[Exercise material Boundary: Start]

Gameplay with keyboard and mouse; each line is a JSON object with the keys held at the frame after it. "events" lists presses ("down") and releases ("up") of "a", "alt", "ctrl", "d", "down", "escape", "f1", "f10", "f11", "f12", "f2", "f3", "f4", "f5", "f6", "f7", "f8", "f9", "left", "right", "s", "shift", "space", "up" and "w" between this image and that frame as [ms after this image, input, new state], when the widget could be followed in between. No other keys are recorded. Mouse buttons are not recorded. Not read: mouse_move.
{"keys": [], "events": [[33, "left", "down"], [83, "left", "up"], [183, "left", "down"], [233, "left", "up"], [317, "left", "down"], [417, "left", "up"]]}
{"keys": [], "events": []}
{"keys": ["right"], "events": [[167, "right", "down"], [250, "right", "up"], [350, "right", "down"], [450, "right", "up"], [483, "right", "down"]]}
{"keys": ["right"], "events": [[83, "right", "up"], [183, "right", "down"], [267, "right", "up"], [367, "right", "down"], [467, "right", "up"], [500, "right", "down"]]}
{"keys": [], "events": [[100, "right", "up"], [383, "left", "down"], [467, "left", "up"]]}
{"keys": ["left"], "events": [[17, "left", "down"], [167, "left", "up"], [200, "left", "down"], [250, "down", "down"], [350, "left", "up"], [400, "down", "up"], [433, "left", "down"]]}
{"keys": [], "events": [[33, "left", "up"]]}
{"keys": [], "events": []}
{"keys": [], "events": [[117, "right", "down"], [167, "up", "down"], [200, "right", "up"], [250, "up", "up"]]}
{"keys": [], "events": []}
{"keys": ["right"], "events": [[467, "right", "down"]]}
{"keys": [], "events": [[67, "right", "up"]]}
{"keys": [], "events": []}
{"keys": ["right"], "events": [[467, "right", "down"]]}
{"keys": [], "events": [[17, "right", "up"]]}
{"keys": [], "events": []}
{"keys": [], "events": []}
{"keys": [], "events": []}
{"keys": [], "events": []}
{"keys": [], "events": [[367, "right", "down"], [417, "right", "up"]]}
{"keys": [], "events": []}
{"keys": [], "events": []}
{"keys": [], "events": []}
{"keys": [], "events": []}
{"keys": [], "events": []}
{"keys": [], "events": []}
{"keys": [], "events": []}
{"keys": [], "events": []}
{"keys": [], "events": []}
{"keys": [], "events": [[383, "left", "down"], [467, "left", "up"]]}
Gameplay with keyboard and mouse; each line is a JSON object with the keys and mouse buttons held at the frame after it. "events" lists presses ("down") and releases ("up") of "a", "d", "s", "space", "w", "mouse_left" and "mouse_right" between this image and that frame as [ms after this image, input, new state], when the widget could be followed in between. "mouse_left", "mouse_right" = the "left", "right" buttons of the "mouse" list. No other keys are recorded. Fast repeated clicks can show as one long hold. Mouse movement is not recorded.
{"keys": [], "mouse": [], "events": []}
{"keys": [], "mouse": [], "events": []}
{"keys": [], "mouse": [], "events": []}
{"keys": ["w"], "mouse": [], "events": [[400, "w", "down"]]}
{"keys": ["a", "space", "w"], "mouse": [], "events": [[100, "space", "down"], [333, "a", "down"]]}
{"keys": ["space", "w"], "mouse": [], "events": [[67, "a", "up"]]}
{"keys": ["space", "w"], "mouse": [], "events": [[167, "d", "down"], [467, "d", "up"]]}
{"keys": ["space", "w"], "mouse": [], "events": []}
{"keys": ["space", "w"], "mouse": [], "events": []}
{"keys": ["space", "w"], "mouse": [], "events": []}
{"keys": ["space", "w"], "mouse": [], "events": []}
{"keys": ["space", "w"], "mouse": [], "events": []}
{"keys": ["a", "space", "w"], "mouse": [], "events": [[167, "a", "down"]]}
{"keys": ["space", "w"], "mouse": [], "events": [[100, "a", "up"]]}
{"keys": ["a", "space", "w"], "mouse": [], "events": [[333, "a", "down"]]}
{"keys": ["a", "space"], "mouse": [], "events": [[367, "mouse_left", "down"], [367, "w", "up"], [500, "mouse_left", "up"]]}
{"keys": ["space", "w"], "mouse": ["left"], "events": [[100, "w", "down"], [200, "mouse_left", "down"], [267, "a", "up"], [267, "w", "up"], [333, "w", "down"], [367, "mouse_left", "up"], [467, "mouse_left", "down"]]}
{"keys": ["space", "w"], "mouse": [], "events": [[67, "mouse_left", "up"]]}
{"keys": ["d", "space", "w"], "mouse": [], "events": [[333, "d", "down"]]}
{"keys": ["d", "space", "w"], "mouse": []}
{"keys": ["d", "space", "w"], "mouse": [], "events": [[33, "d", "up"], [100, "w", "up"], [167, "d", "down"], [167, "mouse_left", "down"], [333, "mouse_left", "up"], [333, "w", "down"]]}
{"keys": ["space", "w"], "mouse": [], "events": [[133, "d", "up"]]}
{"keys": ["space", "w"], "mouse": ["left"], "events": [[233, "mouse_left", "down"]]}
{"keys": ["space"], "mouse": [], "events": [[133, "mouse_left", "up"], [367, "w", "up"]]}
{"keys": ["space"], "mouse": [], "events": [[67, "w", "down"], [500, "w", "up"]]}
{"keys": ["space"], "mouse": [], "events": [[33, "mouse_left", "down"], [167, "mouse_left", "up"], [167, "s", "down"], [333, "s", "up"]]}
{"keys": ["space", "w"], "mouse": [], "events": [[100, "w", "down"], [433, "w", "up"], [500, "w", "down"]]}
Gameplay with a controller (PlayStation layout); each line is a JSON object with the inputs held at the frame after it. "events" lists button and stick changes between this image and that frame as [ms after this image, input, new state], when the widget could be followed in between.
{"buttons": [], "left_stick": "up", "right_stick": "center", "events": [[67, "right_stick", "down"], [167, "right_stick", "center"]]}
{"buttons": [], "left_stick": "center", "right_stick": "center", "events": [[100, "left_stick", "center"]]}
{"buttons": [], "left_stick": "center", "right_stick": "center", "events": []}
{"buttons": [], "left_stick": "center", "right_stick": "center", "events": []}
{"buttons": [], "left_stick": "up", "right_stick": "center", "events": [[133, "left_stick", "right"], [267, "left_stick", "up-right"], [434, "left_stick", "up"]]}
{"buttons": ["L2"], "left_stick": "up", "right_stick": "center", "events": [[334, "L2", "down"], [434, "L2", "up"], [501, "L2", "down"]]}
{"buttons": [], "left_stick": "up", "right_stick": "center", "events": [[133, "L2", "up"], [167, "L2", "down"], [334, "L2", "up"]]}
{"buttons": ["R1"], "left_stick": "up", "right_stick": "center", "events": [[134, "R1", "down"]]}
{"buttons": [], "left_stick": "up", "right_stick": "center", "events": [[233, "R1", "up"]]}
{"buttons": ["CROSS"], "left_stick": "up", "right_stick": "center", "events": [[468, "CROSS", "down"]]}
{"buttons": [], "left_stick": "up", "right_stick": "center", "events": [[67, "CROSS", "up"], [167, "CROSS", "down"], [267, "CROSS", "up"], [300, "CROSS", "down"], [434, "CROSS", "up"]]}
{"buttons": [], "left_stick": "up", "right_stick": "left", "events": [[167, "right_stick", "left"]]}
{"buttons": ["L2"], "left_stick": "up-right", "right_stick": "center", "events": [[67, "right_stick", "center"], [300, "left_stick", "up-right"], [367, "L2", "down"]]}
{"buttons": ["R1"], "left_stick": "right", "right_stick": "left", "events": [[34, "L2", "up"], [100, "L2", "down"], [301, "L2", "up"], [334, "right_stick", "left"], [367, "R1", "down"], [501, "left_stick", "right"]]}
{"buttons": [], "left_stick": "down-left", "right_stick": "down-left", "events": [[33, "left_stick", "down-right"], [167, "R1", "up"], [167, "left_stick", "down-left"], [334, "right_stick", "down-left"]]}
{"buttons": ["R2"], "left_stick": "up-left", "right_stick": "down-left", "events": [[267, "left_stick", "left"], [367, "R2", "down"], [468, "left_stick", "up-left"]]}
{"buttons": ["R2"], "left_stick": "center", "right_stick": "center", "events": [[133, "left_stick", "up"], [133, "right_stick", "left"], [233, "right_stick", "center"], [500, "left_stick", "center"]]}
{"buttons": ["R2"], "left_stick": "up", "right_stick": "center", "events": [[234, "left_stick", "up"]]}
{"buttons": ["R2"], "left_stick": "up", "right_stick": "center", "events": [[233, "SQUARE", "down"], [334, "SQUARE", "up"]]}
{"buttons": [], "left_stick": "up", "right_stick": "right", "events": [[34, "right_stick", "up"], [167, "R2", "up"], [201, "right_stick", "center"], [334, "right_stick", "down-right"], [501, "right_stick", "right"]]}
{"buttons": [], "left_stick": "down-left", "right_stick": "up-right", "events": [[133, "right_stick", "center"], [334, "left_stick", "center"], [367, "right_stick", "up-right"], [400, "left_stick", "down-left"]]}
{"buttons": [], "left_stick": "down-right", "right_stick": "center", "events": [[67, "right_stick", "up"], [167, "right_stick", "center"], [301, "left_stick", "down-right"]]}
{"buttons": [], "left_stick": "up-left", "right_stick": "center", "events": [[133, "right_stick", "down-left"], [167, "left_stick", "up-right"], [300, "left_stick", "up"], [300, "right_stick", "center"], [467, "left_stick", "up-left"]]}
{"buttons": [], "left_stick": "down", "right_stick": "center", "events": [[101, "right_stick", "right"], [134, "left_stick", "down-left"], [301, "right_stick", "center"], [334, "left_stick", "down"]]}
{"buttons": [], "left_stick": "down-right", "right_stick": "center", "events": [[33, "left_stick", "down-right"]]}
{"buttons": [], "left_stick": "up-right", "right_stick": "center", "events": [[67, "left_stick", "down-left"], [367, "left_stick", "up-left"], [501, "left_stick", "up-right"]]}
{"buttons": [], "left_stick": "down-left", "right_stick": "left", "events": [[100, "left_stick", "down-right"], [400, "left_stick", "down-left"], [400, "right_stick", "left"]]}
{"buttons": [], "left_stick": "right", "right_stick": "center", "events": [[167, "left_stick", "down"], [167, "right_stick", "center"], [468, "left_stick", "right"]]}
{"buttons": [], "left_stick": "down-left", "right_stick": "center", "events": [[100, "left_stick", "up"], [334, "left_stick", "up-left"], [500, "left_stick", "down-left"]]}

[Exercise material Boundary: End]

■ About this exercise:
Pick out every line above that contains the word "CROSS" and copy it.

■ Response:
{"buttons": ["CROSS"], "left_stick": "up", "right_stick": "center", "events": [[468, "CROSS", "down"]]}
{"buttons": [], "left_stick": "up", "right_stick": "center", "events": [[67, "CROSS", "up"], [167, "CROSS", "down"], [267, "CROSS", "up"], [300, "CROSS", "down"], [434, "CROSS", "up"]]}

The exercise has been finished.